Source: National Science Foundation, 4201 Wilson Boulevard, Arlington, Virginia 22230. Web site www.nsf.gov.

Health Hazard from Shrinking Sea

Abandoned ship, stranded on the shrinking edge of the Aral Sea. © DAVID SWANSON / IRIN Once the fourth-largest lake in the world, the Aral Sea has been shrinking steadily for the past 40 years. The death of the Aral will have deadly impacts on millions of people living nearby, warn health and environmental experts. As the Aral's edges recede, salt-contaminated dust is created that has grown increasingly toxic with pollution from pesticides and chemicals. One result is massive human health problems, including increases of liver, kidney, and respiratory diseases. Tuberculosis cases have increased 70% in the last decade in the former port of Muynak, and the problem will only worsen as multi-drug-resistant strains of TB increase: In Uzbekistan, a 2003 study found that 30% of new cases of TB were drug resistant, according to Medecins Sans Frontieres (Doctors Without Borders). "Unfortunately the lack of a strategic significance of the region within the international political agenda will always keep the Aral Sea region at the bottom of the priority list," says Usman Buranov of the International Fund for Saving the Aral Sea.
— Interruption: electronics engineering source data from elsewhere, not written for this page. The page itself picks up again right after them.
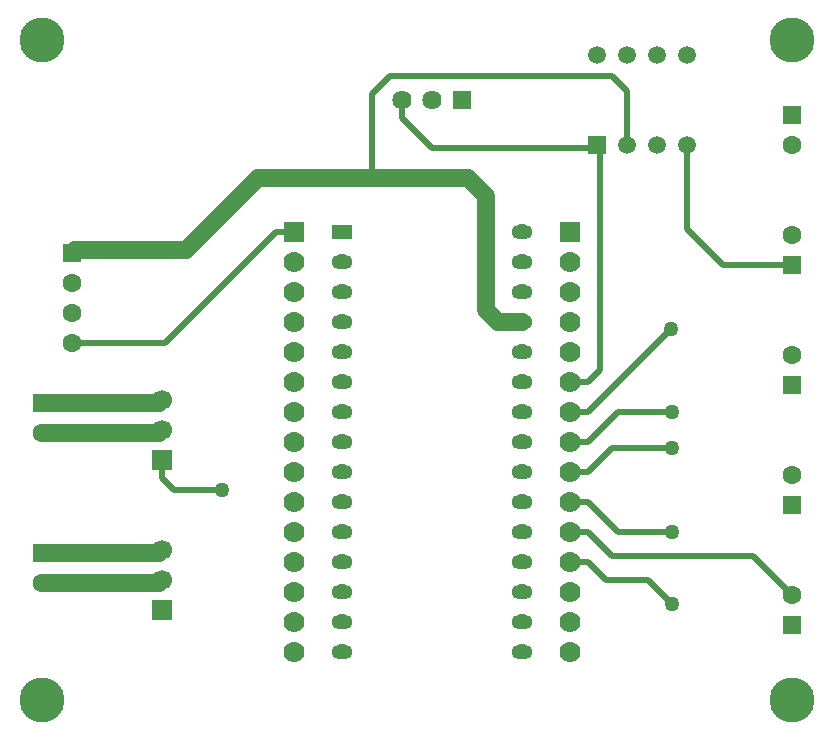
<source format=gbl>
G04 Layer_Physical_Order=2*
G04 Layer_Color=11436288*
%FSLAX25Y25*%
%MOIN*%
G70*
G01*
G75*
%ADD17C,0.02000*%
%ADD18C,0.06000*%
%ADD19R,0.06299X0.06299*%
%ADD20C,0.06299*%
%ADD21C,0.06400*%
%ADD22R,0.06400X0.06400*%
%ADD23R,0.05906X0.05906*%
%ADD24C,0.05906*%
%ADD25C,0.15000*%
%ADD26R,0.06693X0.06693*%
%ADD27C,0.06693*%
%ADD28R,0.07000X0.07000*%
%ADD29C,0.07000*%
%ADD30O,0.07000X0.05000*%
%ADD31R,0.07000X0.05000*%
%ADD32C,0.05000*%
D17*
X180000Y339000D02*
X211000D01*
X385000Y377000D02*
Y405000D01*
Y377000D02*
X397000Y365000D01*
X420000D01*
X365000Y405000D02*
Y423000D01*
X360000Y428000D02*
X365000Y423000D01*
X286000Y428000D02*
X360000D01*
X280000Y422000D02*
X286000Y428000D01*
X280000Y394000D02*
Y422000D01*
X300000Y404000D02*
X356000D01*
X290000Y414000D02*
Y420000D01*
Y414000D02*
X300000Y404000D01*
X356000Y330000D02*
Y404000D01*
X248000Y376000D02*
X254000D01*
X211000Y339000D02*
X248000Y376000D01*
X352000Y326000D02*
X356000Y330000D01*
X346000Y326000D02*
X352000D01*
X346000Y316000D02*
X352000D01*
X379705Y343705D01*
X346000Y306000D02*
X352000D01*
X362000Y316000D01*
X380000D01*
X372000Y260000D02*
X380000Y252000D01*
X358000Y260000D02*
X372000D01*
X352000Y266000D02*
X358000Y260000D01*
X346000Y266000D02*
X352000D01*
X407000Y268000D02*
X420000Y255000D01*
X360000Y268000D02*
X407000D01*
X352000Y276000D02*
X360000Y268000D01*
X346000Y276000D02*
X352000D01*
X346000Y286000D02*
X352000D01*
X362000Y276000D01*
X380000D01*
X346000Y296000D02*
X352000D01*
X360000Y304000D01*
X380000D01*
X214000Y290000D02*
X230000D01*
X210000Y294000D02*
X214000Y290000D01*
X210000Y294000D02*
Y300000D01*
D18*
X170000Y259000D02*
X209000D01*
X170000Y269000D02*
X209000D01*
X170000Y309000D02*
X209000D01*
X170000Y319000D02*
X209000D01*
X181000Y370000D02*
X218000D01*
X280000Y394000D02*
X312000D01*
X242000D02*
X280000D01*
X318000Y350000D02*
Y388000D01*
X312000Y394000D02*
X318000Y388000D01*
X218000Y370000D02*
X242000Y394000D01*
X318000Y350000D02*
X322000Y346000D01*
X330000D01*
D19*
X420000Y365000D02*
D03*
Y415000D02*
D03*
X170000Y319000D02*
D03*
X180000Y369000D02*
D03*
X420000Y245000D02*
D03*
X170000Y269000D02*
D03*
X420000Y285000D02*
D03*
Y325000D02*
D03*
D20*
Y375000D02*
D03*
Y405000D02*
D03*
X170000Y309000D02*
D03*
X180000Y339000D02*
D03*
Y349000D02*
D03*
Y359000D02*
D03*
X420000Y255000D02*
D03*
X170000Y259000D02*
D03*
X420000Y295000D02*
D03*
Y335000D02*
D03*
D21*
X290000Y420000D02*
D03*
X300000D02*
D03*
D22*
X310000D02*
D03*
D23*
X355000Y405000D02*
D03*
D24*
X365000D02*
D03*
X375000D02*
D03*
X385000D02*
D03*
X355000Y435000D02*
D03*
X365000D02*
D03*
X375000D02*
D03*
X385000D02*
D03*
D25*
X420000Y220000D02*
D03*
X170000D02*
D03*
X420000Y440000D02*
D03*
X170000D02*
D03*
D26*
X210000Y300000D02*
D03*
Y250000D02*
D03*
D27*
Y310000D02*
D03*
Y320000D02*
D03*
Y260000D02*
D03*
Y270000D02*
D03*
D28*
X254000Y376000D02*
D03*
X346000D02*
D03*
D29*
X254000Y366000D02*
D03*
Y356000D02*
D03*
Y346000D02*
D03*
Y336000D02*
D03*
Y326000D02*
D03*
Y316000D02*
D03*
Y306000D02*
D03*
Y296000D02*
D03*
Y286000D02*
D03*
Y276000D02*
D03*
Y266000D02*
D03*
Y256000D02*
D03*
Y246000D02*
D03*
Y236000D02*
D03*
X346000Y366000D02*
D03*
Y356000D02*
D03*
Y346000D02*
D03*
Y336000D02*
D03*
Y326000D02*
D03*
Y316000D02*
D03*
Y306000D02*
D03*
Y296000D02*
D03*
Y286000D02*
D03*
Y276000D02*
D03*
Y266000D02*
D03*
Y256000D02*
D03*
Y246000D02*
D03*
Y236000D02*
D03*
D30*
X330000D02*
D03*
Y246000D02*
D03*
Y256000D02*
D03*
Y266000D02*
D03*
Y276000D02*
D03*
Y286000D02*
D03*
Y296000D02*
D03*
Y306000D02*
D03*
Y316000D02*
D03*
Y326000D02*
D03*
Y336000D02*
D03*
Y346000D02*
D03*
Y356000D02*
D03*
Y366000D02*
D03*
Y376000D02*
D03*
X270000Y236000D02*
D03*
Y246000D02*
D03*
Y256000D02*
D03*
Y266000D02*
D03*
Y276000D02*
D03*
Y286000D02*
D03*
Y296000D02*
D03*
Y306000D02*
D03*
Y316000D02*
D03*
Y326000D02*
D03*
Y336000D02*
D03*
Y346000D02*
D03*
Y356000D02*
D03*
Y366000D02*
D03*
D31*
Y376000D02*
D03*
D32*
X379705Y343705D02*
D03*
X380000Y316000D02*
D03*
Y252000D02*
D03*
Y276000D02*
D03*
Y304000D02*
D03*
X230000Y290000D02*
D03*
M02*

</source>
Sources: Integrated Regional Information Networks, UN Office for the Coordination of Humanitarian Affairs, United Nations, Palais des Nations, 1211 Geneva 10, Switzerland. Web site www.irinnews.org. Medecins Sans Frontieres, www.doctorswithoutborders.org. International Fund for Saving the Aral Sea, www.aral.uz.

AIDS Training on Trains

Ignorance of sexual health issues among rural people, plus accelerating migration into cities, equals an HIV/AIDS problem in the making in China. Though the number of Chinese living with HIV/AIDS fell between 2003 and 2005, it is believed that more people are developing clinical AIDS as the epidemic spreads from high-risk groups to the general population. The government is now taking bold steps to educate millions of rural migrants, who are typically shy about discussing sexual issues, notes a UN Population Fund report. One initiative is to turn trains and stations into "classrooms" for a captive audience--an average migrant's journey from the provinces to cities like Beijing may be 20 hours. On nine major transit hubs, rail workers are trained to distribute information and answer questions, while video screens broadcast HIV/AIDS prevention messages.

Source: United Nations Population Fund, 220 East 42nd Street, New York, New York 10017. Web site www.unfpa.org.

Cashing in on Organic Crops

Grain farmers could make more money by switching to organic crops, according to a study by U.S. Agricultural Research Service scientists and economists. The study, conducted at the Swan Lake Research Farm in Minnesota, analyzed both the economic risks and the transition effects of a switch to organic farming. Using data showing that organic crops earn more than conventional crops ($14 more per bushel for soybeans), the researchers used computer simulations to project costs, yields, and risks over a 20-year period. They found that farmers would net $50 to $60 more per acre a year by going organic.